Europe’s Airports Warn EU of Travel Issues With new Certificate

With travel restrictions being lifted this summer throughout European countries, the EU is looking to maintain freedom of movement for its citizens while also minimizing the spread of the newly found COVID variants such as Delta. As the vaccination campaign across the continent continues, the bloc’s parliament voted on 9 June that it will launch the EU Digital COVID Certificate on 1 July.

The code provides proof that someone has been vaccinated, has a negative test or recovered from the disease. While the scheme is carried out by the EU, administering the certificate is up to each member state’s jurisdiction. Each country must also decide if they will accept the certificate after only the first dose of the vaccine, or both. So far, all EU countries are officially prepared to regulate travel with the certificate.

“We can be proud of this great achievement. The Europe that we all know and that we all want back is a Europe without barriers. The EU certificate will again enable citizens to enjoy this most tangible and cherished of EU rights – the right to free movement,” said EU institutional presidents David Sassoli, Ursula von der Leyen and Prime Minister Antonio de Costa in a joint statement.

However, those representing airlines and airports in Europe are warning many that chaos is in store for travellers and airport employees alike if the rollout of the certificate is not well-coordinated between all member countries.
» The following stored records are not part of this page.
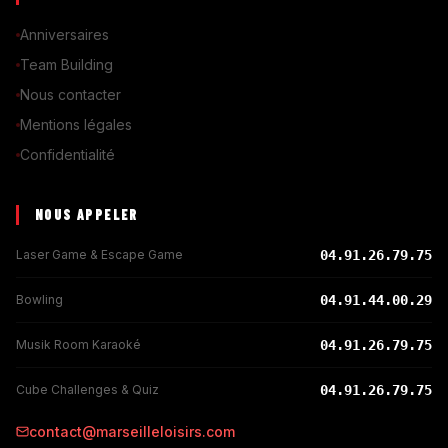
Anniversaires
Team Building
Nous contacter
Mentions légales
Confidentialité
NOUS APPELER
Laser Game & Escape Game
04.91.26.79.75
Bowling
04.91.44.00.29
Musik Room Karaoké
04.91.26.79.75
Cube Challenges & Quiz
04.91.26.79.75
contact@marseilleloisirs.com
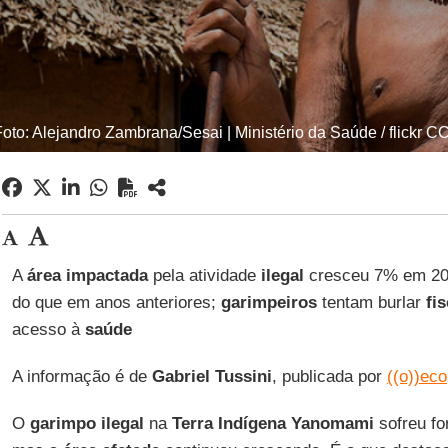
Foto: Alejandro Zambrana/Sesai | Ministério da Saúde / flickr CC
A
área
impactada
pela atividade
ilegal
cresceu 7% em 20
do que em anos anteriores;
garimpeiros
tentam burlar
fi
acesso à
saúde
A informação é de
Gabriel Tussini
, publicada por
((o))eco
O
garimpo ilegal
na
Terra Indígena Yanomami
sofreu fo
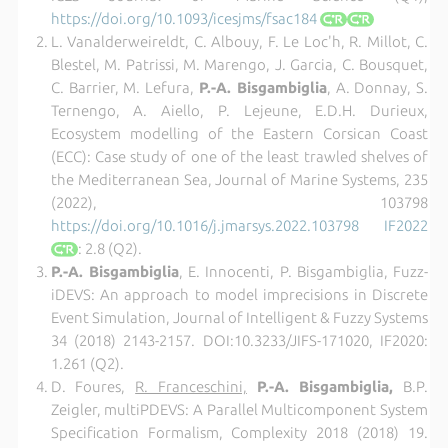
https://doi.org/10.1093/icesjms/fsac184
L. Vanalderweireldt, C. Albouy, F. Le Loc'h, R. Millot, C.
Blestel, M. Patrissi, M. Marengo, J. Garcia, C. Bousquet,
C. Barrier, M. Lefura,
P.-A. Bisgambiglia
, A. Donnay, S.
Ternengo, A. Aiello, P. Lejeune, E.D.H. Durieux,
Ecosystem modelling of the Eastern Corsican Coast
(ECC): Case study of one of the least trawled shelves of
the Mediterranean Sea, Journal of Marine Systems, 235
(2022), 103798
https://doi.org/10.1016/j.jmarsys.2022.103798 IF2022
: 2.8 (Q2).
P.-A. Bisgambiglia
, E. Innocenti, P. Bisgambiglia, Fuzz-
iDEVS: An approach to model imprecisions in Discrete
Event Simulation, Journal of Intelligent & Fuzzy Systems
34 (2018) 2143-2157. DOI:10.3233/JIFS-171020, IF2020:
1.261 (Q2).
D. Foures,
R. Franceschini,
P.-A. Bisgambiglia,
B.P.
Zeigler, multiPDEVS: A Parallel Multicomponent System
Specification Formalism, Complexity 2018 (2018) 19.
In a joint letter to EU leaders, airport groups and airline representative organisations ACI, A4E, IATA and ERA cautioned against the dangers of congested travel in the coming weeks.

“As passenger traffic increases in the coming weeks, the risk of chaos at European Airports is real,” read the letter, which was sent on Monday. “A high level of fragmentation and differences in the implementation of the DCC (Digital Covid Certificate) … as well as continued duplication of document checks in several states is alarming.”
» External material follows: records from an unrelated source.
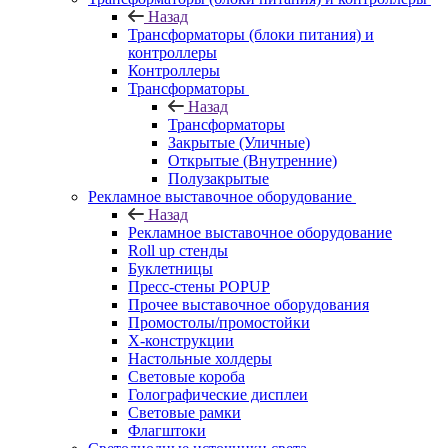
Назад
Трансформаторы (блоки питания) и
контроллеры
Контроллеры
Трансформаторы
Назад
Трансформаторы
Закрытые (Уличные)
Открытые (Внутренние)
Полузакрытые
Рекламное выставочное оборудование
Назад
Рекламное выставочное оборудование
Roll up стенды
Буклетницы
Пресс-стены POPUP
Прочее выставочное оборудования
Промостолы/промостойки
Х-конструкции
Настольные холдеры
Световые короба
Голографические дисплеи
Световые рамки
Флагштоки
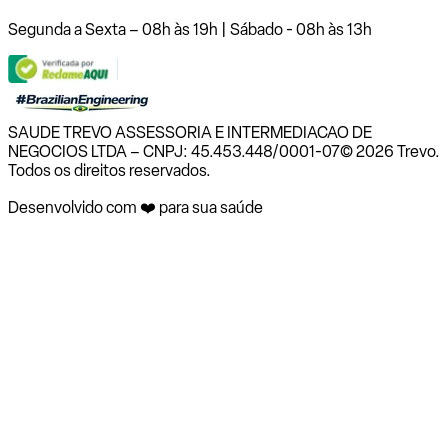
Segunda a Sexta – 08h às 19h | Sábado - 08h às 13h
SAUDE TREVO ASSESSORIA E INTERMEDIACAO DE
NEGOCIOS LTDA – CNPJ: 45.453.448/0001-07
© 2026 Trevo.
Todos os direitos reservados.
Desenvolvido com ❤️ para sua saúde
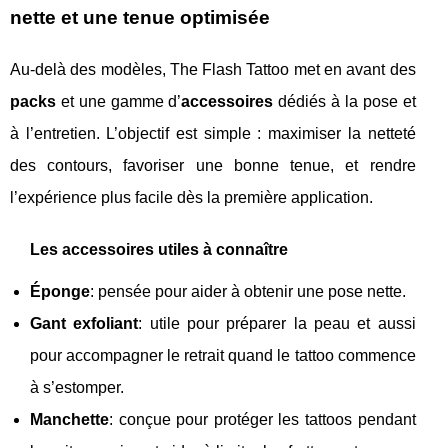
nette et une tenue optimisée
Au-delà des modèles, The Flash Tattoo met en avant des
packs
et une gamme d’
accessoires
dédiés à la pose et
à l’entretien. L’objectif est simple : maximiser la netteté
des contours, favoriser une bonne tenue, et rendre
l’expérience plus facile dès la première application.
Les accessoires utiles à connaître
Éponge
: pensée pour aider à obtenir une pose nette.
Gant exfoliant
: utile pour préparer la peau et aussi
pour accompagner le retrait quand le tattoo commence
à s’estomper.
Manchette
: conçue pour protéger les tattoos pendant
Warnings dictate that the certificate is simply not enough to facilitate travel, thus making it vital to create a more developed scheme which checks and processes the certificate and passenger locator forms before travellers arrive at the airport in order to save time.
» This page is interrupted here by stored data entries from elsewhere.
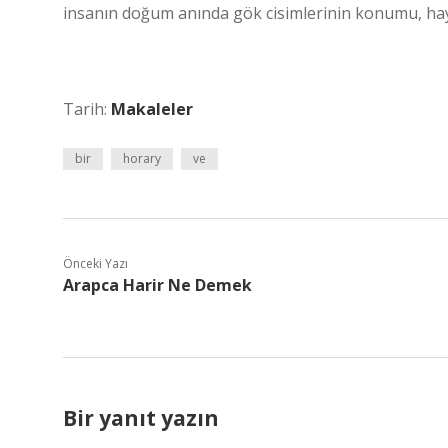
insanın doğum anında gök cisimlerinin konumu, hayatı
Tarih:
Makaleler
bir
horary
ve
Önceki Yazı
Arapca Harir Ne Demek
Bir yanıt yazın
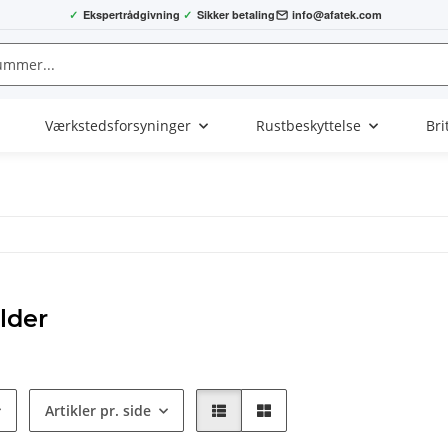
✓
Ekspertrådgivning
✓
Sikker betaling
info@afatek.com
Værkstedsforsyninger
Rustbeskyttelse
Bri
lder
Artikler pr. side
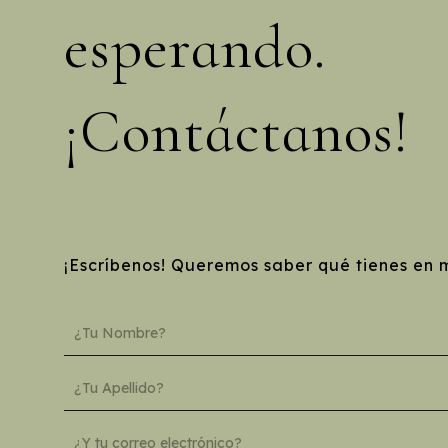
esperando.
¡Contáctanos!
¡Escríbenos! Queremos saber qué tienes en 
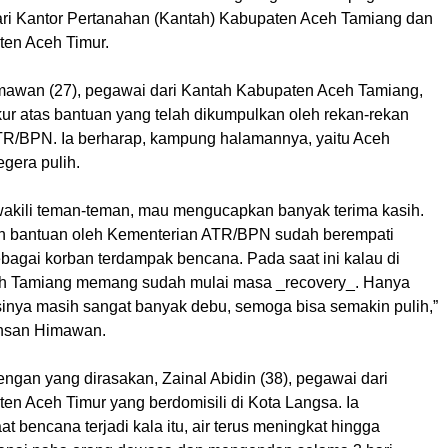
ari Kantor Pertanahan (Kantah) Kabupaten Aceh Tamiang dan
en Aceh Timur.
mawan (27), pegawai dari Kantah Kabupaten Aceh Tamiang,
ur atas bantuan yang telah dikumpulkan oleh rekan-rekan
R/BPN. Ia berharap, kampung halamannya, yaitu Aceh
gera pulih.
akili teman-teman, mau mengucapkan banyak terima kasih.
n bantuan oleh Kementerian ATR/BPN sudah berempati
bagai korban terdampak bencana. Pada saat ini kalau di
h Tamiang memang sudah mulai masa _recovery_. Hanya
nya masih sangat banyak debu, semoga bisa semakin pulih,”
Ihsan Himawan.
ngan yang dirasakan, Zainal Abidin (38), pegawai dari
en Aceh Timur yang berdomisili di Kota Langsa. Ia
t bencana terjadi kala itu, air terus meningkat hingga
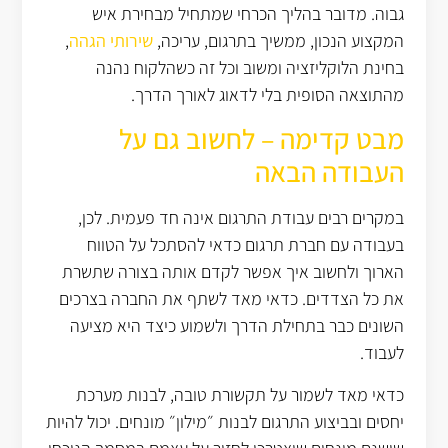
גבוה. מדובר בהליך הכרחי שמתחיל מבחירת איש
המקצוע הנכון, ממשיך בתרגום, עריכה,
שירותי הגהה
,
בחינת הלוקליזציה ומשוב וכל זה כשהלקוח נהנה
מהתוצאה הסופית בלי לדאוג לאורך הדרך.
מבט קדימה – לחשוב גם על
העבודה הבאה
במקרים רבים עבודת התרגום אינה חד פעמית. לכן,
בעבודה עם חברת תרגום כדאי להסתכל על הטווח
הארוך ולחשוב איך אפשר לקדם אותה בצורה שתשרת
את כל הצדדים. כדאי מאד לשתף את החברה בצרכים
השונים כבר בתחילת הדרך ולשמוע כיצד היא מציעה
לעבוד.
כדאי מאד לשמור על תקשורת טובה, לבנות מערכת
יחסים ובביצוע התרגום לבנות ״מילון״ מונחים. יכול להיות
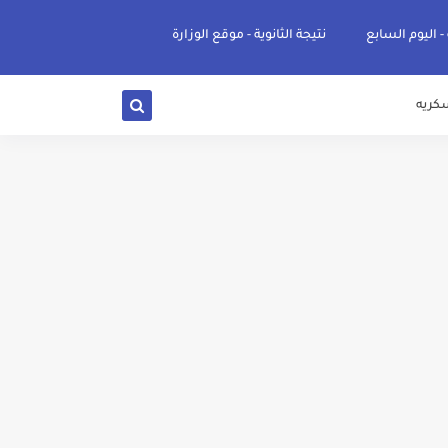
 - اليوم السابع
نتيجة الثانوية - موقع الوزارة
كريه
ي والوجه البحري والقبلي للعام 2026-2027
ناء «البشرى»
عة / علوم صحية / لغات " للعام الجامعي 2026 /2027
2027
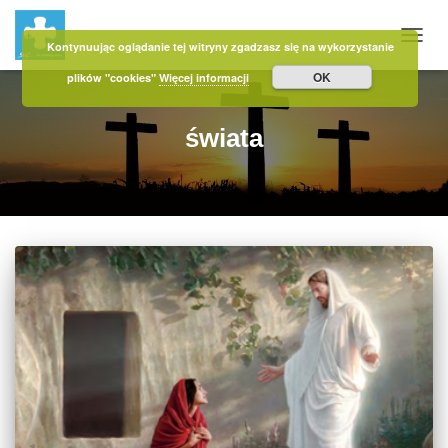
Kontynuując oglądanie tej witryny zgadzasz się na wykorzystanie
PRZE
OK
plików "cookies"
Więcej informacji
świata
“Coping with this increase is going to be an unprecedented challenge,” said ACI Europe Director Olivier Jankovec, who was one of the people that signed the letter. He further stressed the trouble brewing regarding time needed to verify certificates at airports, which Reuters reported that it was making him “very nervous.”

IATA’s European Vice President Rafael Schwartzman also revealed that if no solution is found, the waiting time in airports could skyrocket from three hours to five-eight hours. Before the pandemic, normal airport time for travellers was only 1-½ hours.

The European Commission is meeting today to discuss further the future of the digital certificate, while beforehand they sent out information to member states which reported concerns, especially since many countries have different methods of checking over the certificates.

The European Commission has also stated that it is assisting member states to “develop national software and apps to issue, store and verify certificates and support them in the necessary tests to on-board the gateway.” The gateway refers to the digital signature that prevents the certificate from being falsified.